In 1989, the film When Harry Met Sally... took what was, at the time, a pretty modern look at gender relationships by asking whether a man and woman could ever be platonic friends. While it ended along conventional romcom lines, it was still a seminal film that sparked millions of flirty conversations. No other film has taken such a funny, modern look at the shifting nature of heterosexual male/female relationships. That is, until now. The new film Friends With Kids takes the premise of When Harry Met Sally... to it's next logical step, accepting that men and women can be friends, but going further to ask whether male and female friends can raise a child together while effectively remaining single.

The friends in question are serial dater Jason (played by Adam Scott) and good girl Julie (played by the film's writer/director Jennifer Westfeldt). Friends since college, Jason and Julie are now in their 30s and live in the same building, where they lead the kind of perfect New York lifestyles we're used to seeing in movies and TV shows, full of sharp outfits, beautiful apartments, hip restaurants, and attractive friends, consisting of comfy married couple Leslie and Alex (played by Maya Rudolph and Chris O'Dowd) and passionate, sexy newlyweds Ben and Missy (played by Jon Hamm and Kristen Wiig).

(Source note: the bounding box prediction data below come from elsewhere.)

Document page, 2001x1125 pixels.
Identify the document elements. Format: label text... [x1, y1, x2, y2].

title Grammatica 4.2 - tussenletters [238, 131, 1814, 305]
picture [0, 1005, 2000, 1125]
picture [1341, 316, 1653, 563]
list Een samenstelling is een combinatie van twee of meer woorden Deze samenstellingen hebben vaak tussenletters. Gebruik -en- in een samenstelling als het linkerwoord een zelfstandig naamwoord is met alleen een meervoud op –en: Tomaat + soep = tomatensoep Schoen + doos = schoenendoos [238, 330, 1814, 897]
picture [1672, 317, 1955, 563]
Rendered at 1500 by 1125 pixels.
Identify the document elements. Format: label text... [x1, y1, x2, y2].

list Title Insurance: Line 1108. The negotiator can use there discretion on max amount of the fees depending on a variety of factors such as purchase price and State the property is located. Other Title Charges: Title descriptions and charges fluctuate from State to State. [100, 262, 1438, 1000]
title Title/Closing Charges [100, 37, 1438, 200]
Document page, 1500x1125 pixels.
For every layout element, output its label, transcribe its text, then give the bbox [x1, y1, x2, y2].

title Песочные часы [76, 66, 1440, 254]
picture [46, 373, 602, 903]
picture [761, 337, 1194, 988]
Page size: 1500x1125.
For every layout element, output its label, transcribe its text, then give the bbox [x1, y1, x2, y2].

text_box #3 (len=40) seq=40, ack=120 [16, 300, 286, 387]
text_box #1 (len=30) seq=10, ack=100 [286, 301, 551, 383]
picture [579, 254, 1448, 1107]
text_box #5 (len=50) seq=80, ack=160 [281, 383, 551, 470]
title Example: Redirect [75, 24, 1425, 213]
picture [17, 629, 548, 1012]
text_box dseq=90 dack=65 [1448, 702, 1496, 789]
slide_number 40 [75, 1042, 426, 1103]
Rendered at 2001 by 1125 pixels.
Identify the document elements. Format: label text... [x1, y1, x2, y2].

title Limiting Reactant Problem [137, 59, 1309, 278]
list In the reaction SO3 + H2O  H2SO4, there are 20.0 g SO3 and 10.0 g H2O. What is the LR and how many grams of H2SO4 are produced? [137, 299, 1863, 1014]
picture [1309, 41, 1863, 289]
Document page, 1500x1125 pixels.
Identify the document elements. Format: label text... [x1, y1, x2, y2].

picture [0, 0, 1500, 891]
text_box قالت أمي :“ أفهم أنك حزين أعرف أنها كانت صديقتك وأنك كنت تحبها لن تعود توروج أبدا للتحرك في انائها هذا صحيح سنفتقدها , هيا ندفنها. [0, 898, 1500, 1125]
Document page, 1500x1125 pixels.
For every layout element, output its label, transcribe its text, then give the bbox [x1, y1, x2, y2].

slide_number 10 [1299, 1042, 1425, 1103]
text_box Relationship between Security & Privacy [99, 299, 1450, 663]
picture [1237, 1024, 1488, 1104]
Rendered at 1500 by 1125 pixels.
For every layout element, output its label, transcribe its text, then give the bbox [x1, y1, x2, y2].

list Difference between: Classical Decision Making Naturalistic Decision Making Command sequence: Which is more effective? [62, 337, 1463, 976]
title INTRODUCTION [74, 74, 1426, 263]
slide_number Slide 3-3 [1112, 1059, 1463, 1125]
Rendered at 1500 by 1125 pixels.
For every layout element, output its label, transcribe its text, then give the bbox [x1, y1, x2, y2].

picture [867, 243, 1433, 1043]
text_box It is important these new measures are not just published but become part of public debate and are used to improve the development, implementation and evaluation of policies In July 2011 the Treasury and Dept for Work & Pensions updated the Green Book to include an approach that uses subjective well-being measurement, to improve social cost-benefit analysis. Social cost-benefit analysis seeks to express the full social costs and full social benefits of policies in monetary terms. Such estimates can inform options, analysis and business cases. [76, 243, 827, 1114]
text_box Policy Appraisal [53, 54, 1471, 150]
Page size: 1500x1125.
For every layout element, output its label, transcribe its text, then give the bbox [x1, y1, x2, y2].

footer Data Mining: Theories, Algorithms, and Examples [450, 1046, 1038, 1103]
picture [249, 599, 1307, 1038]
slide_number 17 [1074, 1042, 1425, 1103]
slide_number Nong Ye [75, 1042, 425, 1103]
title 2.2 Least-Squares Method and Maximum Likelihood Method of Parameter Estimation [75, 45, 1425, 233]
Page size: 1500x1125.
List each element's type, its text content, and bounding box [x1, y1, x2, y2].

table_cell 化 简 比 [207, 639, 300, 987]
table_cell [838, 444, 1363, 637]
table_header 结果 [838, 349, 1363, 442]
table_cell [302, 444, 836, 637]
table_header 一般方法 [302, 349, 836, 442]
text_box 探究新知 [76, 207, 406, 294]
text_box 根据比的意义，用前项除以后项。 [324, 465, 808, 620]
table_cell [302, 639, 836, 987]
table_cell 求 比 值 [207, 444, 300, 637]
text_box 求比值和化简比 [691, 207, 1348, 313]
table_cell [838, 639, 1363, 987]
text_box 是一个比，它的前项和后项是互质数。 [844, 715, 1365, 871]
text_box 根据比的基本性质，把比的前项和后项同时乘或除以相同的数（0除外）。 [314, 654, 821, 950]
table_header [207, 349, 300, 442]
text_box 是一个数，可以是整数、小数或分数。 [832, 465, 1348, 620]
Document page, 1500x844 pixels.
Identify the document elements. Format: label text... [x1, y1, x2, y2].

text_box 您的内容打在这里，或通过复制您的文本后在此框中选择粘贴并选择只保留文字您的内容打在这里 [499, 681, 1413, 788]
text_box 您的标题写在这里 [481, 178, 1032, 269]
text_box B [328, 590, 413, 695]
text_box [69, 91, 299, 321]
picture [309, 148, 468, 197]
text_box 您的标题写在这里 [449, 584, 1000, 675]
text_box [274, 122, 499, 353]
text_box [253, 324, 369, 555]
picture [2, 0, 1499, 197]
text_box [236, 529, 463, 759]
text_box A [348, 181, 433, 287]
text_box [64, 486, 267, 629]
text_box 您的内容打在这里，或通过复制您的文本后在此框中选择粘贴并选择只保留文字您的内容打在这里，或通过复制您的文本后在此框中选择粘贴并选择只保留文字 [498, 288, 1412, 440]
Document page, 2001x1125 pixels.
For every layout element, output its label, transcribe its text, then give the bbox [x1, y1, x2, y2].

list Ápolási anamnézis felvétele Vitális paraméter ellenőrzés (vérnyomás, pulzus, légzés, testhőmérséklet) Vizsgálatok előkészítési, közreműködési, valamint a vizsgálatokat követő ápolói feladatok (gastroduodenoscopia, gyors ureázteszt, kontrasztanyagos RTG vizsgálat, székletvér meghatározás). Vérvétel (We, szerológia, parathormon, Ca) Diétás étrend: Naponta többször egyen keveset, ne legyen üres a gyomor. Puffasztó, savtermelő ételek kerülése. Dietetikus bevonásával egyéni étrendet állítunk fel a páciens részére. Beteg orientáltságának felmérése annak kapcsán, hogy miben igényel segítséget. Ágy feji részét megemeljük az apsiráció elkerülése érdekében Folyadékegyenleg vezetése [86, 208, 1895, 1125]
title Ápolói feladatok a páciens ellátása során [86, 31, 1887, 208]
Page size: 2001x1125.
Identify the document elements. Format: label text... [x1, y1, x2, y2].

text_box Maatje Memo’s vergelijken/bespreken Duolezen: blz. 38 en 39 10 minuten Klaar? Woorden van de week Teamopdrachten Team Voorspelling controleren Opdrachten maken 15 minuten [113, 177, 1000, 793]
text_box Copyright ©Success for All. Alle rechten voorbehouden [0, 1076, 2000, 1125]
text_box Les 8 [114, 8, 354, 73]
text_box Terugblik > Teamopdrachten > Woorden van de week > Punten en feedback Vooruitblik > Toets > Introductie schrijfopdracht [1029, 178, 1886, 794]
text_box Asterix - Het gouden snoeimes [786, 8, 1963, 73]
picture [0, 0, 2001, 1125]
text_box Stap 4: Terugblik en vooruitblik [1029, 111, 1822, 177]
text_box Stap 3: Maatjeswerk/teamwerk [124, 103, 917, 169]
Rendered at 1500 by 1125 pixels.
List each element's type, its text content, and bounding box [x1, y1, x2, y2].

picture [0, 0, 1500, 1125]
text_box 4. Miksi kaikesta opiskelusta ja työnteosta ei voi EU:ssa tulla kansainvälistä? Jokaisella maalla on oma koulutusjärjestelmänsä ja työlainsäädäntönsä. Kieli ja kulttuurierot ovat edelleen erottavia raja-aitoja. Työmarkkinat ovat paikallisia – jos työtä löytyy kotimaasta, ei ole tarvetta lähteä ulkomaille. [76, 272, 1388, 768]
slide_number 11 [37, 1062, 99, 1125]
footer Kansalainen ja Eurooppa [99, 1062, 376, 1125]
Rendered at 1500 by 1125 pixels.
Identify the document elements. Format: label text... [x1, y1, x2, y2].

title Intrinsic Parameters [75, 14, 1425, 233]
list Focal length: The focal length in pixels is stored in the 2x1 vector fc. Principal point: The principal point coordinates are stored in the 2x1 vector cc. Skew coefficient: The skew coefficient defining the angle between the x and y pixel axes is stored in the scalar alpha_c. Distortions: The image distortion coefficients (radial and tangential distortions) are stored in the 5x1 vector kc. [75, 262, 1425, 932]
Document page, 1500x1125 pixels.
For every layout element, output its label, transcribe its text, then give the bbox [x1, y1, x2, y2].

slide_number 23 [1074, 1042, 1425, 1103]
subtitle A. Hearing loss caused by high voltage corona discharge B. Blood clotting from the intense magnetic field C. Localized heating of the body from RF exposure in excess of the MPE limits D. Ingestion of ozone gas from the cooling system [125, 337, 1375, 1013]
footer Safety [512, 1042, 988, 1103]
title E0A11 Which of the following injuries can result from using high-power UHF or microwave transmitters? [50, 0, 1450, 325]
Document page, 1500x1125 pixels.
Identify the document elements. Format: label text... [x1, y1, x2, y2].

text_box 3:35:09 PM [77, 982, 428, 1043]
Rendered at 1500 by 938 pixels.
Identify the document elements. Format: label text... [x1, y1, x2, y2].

But this metropolitan utopia is disrupted when Leslie and Alex reveal that they're pregnant, but promise that nothing will change and they'll stay the same hip, cool friends they always were. But flash forward four years, and Leslie and Alex are living a decidedly unhip life in Brooklyn, bickering, exhausted, stuck at home, and with the passion drained from their marriage. Ben and Missy also have a baby, but all of their sizzle has turned to resentment and spite.

Jason and Julie both want to have a kid, but aren't attracted to each other and don't want to end up like their married friends. So they devise a shortcut -- they'll have a kid together and split the child-rearing duties while maintaining their single lives, like a divorced couple sharing custody without the marriage or divorce. While their friends think this is a terrible idea and a critique on their married lives, they can't argue with the positive results, though obstacles eventually arise, especially when Jason and Julie both meet people who appear to be their soulmates.

Since Friends With Kids is, at its heart, a romantic comedy, you can probably guess how it ends. But I have to say that I thoroughly enjoyed this film, which has strong, very natural performances from a talented cast. The dialogue actually feels like you're overhearing real conversations, and while the jokes come fast and funny, they aren't juvenile or silly and sound like what would come from smart adults trying their best to figure things out.

While republicans act like marriage is some perfect creation that must be protected from liberals and committed gay couples who wish to destroy it, it's pretty clear from people who live in reality that straight people have done a pretty thorough job of wrecking it on their own, evidenced by the fact that around 50% of marriages end in divorce, nearly everyone I know comes from divorced parents or are divorced themselves, and that people are increasingly wary of taking the plunge and are waiting longer to get married. Friends With Kids acknowledges this reality as Jason and Julie attempt to have a family while seeking a smarter alternative to an institution that's so no longer required for having kids and will more than likely fail.

While Friends With Kids probably won't be a classic like When Harry Met Sally... and eventually gives in to romcom conventions, it's a very good, funny, modern take on what younger generations are willing to do to avoid marriage's pitfalls without giving up the dream of having a family. It's a surprisingly good comedy aimed at adults, which is why Friends With Kids earned my What the Flick rating of 8.3. I'm Jonathan Kim for What the Flick.